Czytałeś książkę "Bóg nie umarł" ? A może oglądałeś już film w kinie? Podobał Ci się? Może warto mieć go w swojej domowej filmotece?
Teraz już jest - na płytach DVD wydany został, jak się o nim mówi:
To bardzo wartościowy film, gdyż pojawia się w nim wiele racjonalnych argumentów na wysokim poziomie merytorycznym dotyczących kwestii istnienia Boga, które mogą pomóc w rozmowie z niewierzącymi. „Bóg nie umarł” jest zachętą do także intelektualnego pogłębiania wiary.
O czym jest film Bóg nie umarł?
Jak pisze na stronie kulturadobra.pl autor recenzji: Produkcja ta jest polemiką z ateizmem, w której tle pojawiają się również antymuzułmańskie i antykomunistyczne akcenty. Jest ona także jednym z niewielu obrazów, który pokazuje narastający w świecie zachodnim problem „miękkich prześladowań” chrześcijan, dodając przy tym jednak uczniom Pana Jezusa otuchy i odwagi. Twórcy tego obrazu zachęcają nas w ten sposób do wcielania w życie następującego biblijnego pouczenia:
Ale jeżelibyście nawet coś wycierpieli dla sprawiedliwości, błogosławieni jesteście. Nie obawiajcie się zaś ich gróźb i nie dajcie się zaniepokoić! Pana zaś Chrystusa miejcie w sercach za Świętego i bądźcie zawsze gotowi do obrony wobec każdego, kto domaga się od was uzasadnienia tej nadziei, która w was jest (1 Piotr 3, 14-15).

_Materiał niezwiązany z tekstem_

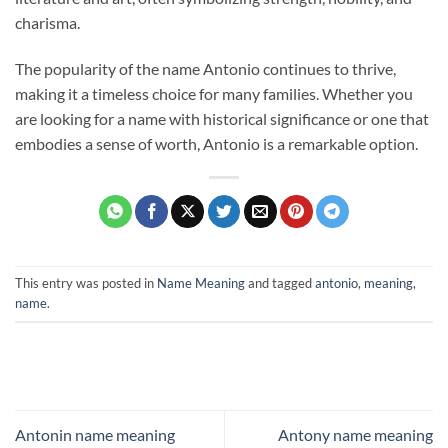
charisma.
The popularity of the name Antonio continues to thrive,
making it a timeless choice for many families. Whether you
are looking for a name with historical significance or one that
embodies a sense of worth, Antonio is a remarkable option.
This entry was posted in
Name Meaning
and tagged
antonio
,
meaning
,
name
.
Antonin name meaning
Antony name meaning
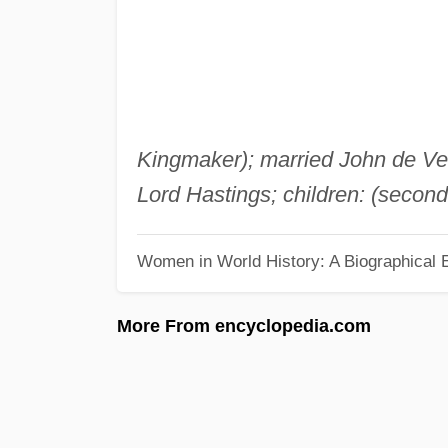
Kingmaker); married John de Ver
Lord Hastings; children: (secon
Women in World History: A Biographical 
More From encyclopedia.com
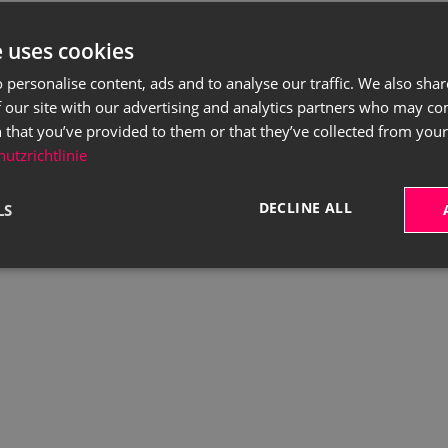
e uses cookies
 personalise content, ads and to analyse our traffic. We also sha
 our site with our advertising and analytics partners who may co
 that you’ve provided to them or that they’ve collected from your 
utzrichtlinie
DECLINE ALL
LS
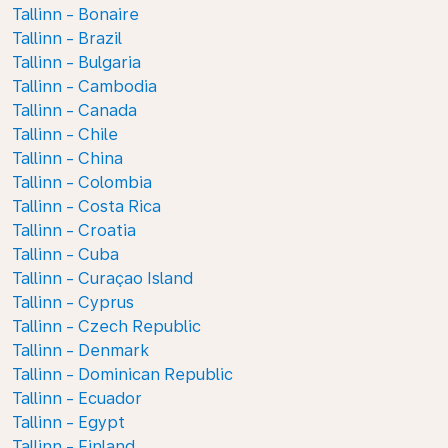
Tallinn - Bonaire
Tallinn - Brazil
Tallinn - Bulgaria
Tallinn - Cambodia
Tallinn - Canada
Tallinn - Chile
Tallinn - China
Tallinn - Colombia
Tallinn - Costa Rica
Tallinn - Croatia
Tallinn - Cuba
Tallinn - Curaçao Island
Tallinn - Cyprus
Tallinn - Czech Republic
Tallinn - Denmark
Tallinn - Dominican Republic
Tallinn - Ecuador
Tallinn - Egypt
Tallinn - Finland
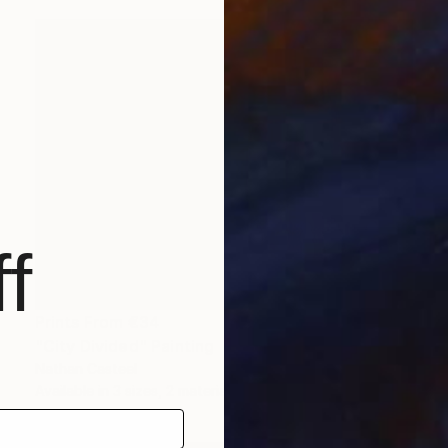
f
Prints From
€34
"City Divided" Painting
Nathan Casteel
Available in
3 sizes, 2 materials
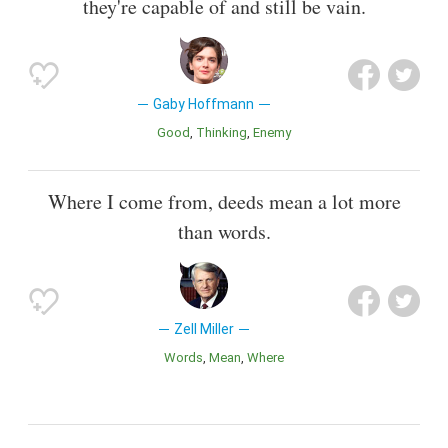
they're capable of and still be vain.
Gaby Hoffmann
Good
Thinking
Enemy
Where I come from, deeds mean a lot more
than words.
Zell Miller
Words
Mean
Where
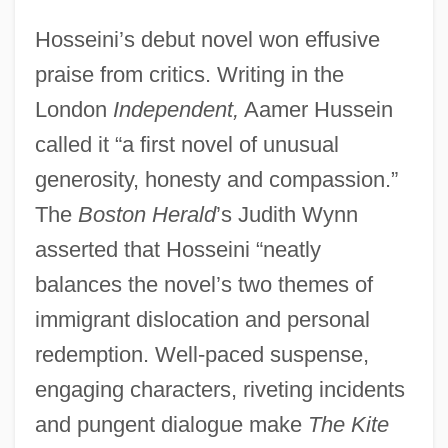
Hosseini’s debut novel won effusive
praise from critics. Writing in the
London
Independent,
Aamer Hussein
called it “a first novel of unusual
generosity, honesty and compassion.”
The
Boston Herald
’s Judith Wynn
asserted that Hosseini “neatly
balances the novel’s two themes of
immigrant dislocation and personal
redemption. Well-paced suspense,
engaging characters, riveting incidents
and pungent dialogue make
The Kite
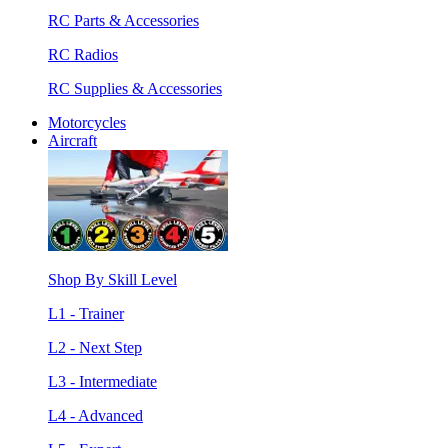
RC Parts & Accessories
RC Radios
RC Supplies & Accessories
Motorcycles
Aircraft
Shop By Skill Level
L1 - Trainer
L2 - Next Step
L3 - Intermediate
L4 - Advanced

Główny bohater filmu - Josh po rozpoczęciu studiów na jednej z amerykańskich uczelni trafia na zajęcia z filozofii prowadzone przezfanatycznego ateistę profesora Radissona.
Już podczas pierwszych zajęć profesor wymaga od swoich studentów, aby napisali na kartkach wypowiedziane kiedyś przez Friedricha Nietzschego zdanie: "Bóg umarł", a następnie złożyć pod nim swój podpis. Tych, którzy tego nie zrobią czeka koniec zajęć z filozofii. Chyba ... że udowodnią, że Nietzche nie miał racji.
Ze wszystkich studentów I roku tylko Josh postanawia podjąć wyzwanie i do końca semestru przekonać profesora Radissona oraz pozostałych kolegów z roku, że Bóg nie umarł.